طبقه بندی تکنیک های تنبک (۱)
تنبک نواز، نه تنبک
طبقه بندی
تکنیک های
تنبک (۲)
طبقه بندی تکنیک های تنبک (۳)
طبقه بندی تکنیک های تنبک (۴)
☆ ☆ ☆ ☆
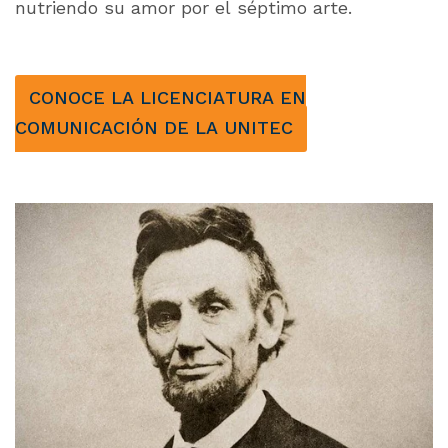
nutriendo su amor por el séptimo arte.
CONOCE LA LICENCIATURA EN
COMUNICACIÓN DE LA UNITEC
☆ ☆ ☆ ☆
■ PROBLEM DETAILS ■
Reproduce the lines of the listing above, beginning at the line that contains "طبقه بندی تکنیک های تنبک (۱)" and stopping after the line that contains "طبقه بندی تکنیک های تنبک (۴)".

■ SOLUTION ■
طبقه بندی تکنیک های تنبک (۱)
تنبک نواز، نه تنبک
طبقه بندی
تکنیک های
تنبک (۲)
طبقه بندی تکنیک های تنبک (۳)
طبقه بندی تکنیک های تنبک (۴)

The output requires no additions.